Member of the Legislative Assembly of Prince Edward Island for 4th Queens
- In office 1888–1893

Personal details
- Born: December 17, 1854 Belfast, Prince Edward Island
- Died: April 3, 1943 (aged 88)
- Party: Conservative

= Angus Alexander McLean =

Canadian politician

Angus Alexander McLean, (December 17, 1854 – April 3, 1943) was a Canadian lawyer and politician.

Born in Belfast, Prince Edward Island, the son of William McLean. McLean was educated at the Prince of Wales College, Charlottetown, and the Harvard Law School. A lawyer and King's Counsel, he was married to Leah Yeo, daughter of John Yeo, from 1882 to her death in 1897. His second wife was Frances H. Longworth.

He was a law clerk of the Prince Edward Legislature for eight years. In 1894, he was appointed Revising Officer for East Queen's and was an official Assignee under the Dominion Insolvency Act for five years. In 1904, he was elected President of the Prince Edward Island Law Society.

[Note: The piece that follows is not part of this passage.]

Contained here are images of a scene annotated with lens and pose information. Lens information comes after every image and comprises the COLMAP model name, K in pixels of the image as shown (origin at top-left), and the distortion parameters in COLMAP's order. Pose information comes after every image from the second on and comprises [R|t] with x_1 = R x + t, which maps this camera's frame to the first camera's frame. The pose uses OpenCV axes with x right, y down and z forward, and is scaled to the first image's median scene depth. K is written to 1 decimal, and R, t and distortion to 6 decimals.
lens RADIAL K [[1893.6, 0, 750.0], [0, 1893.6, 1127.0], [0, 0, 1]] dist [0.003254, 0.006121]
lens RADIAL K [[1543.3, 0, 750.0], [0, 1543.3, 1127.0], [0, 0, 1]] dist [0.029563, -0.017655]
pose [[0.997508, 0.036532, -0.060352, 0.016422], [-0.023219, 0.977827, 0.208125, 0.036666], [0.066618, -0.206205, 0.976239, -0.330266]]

McLean was a Conservative member of the Legislative Assembly of Prince Edward Island for 4th Queens from 1888 until 1900. He ran unsuccessfully for the House of Commons of Canada in a 1902 and 1904 by-elections for West Queen's. A Conservative, he was first elected in the general elections of 1904 for Queen's and was defeated in 1908. He was re-elected in 1911 and did not run in 1917.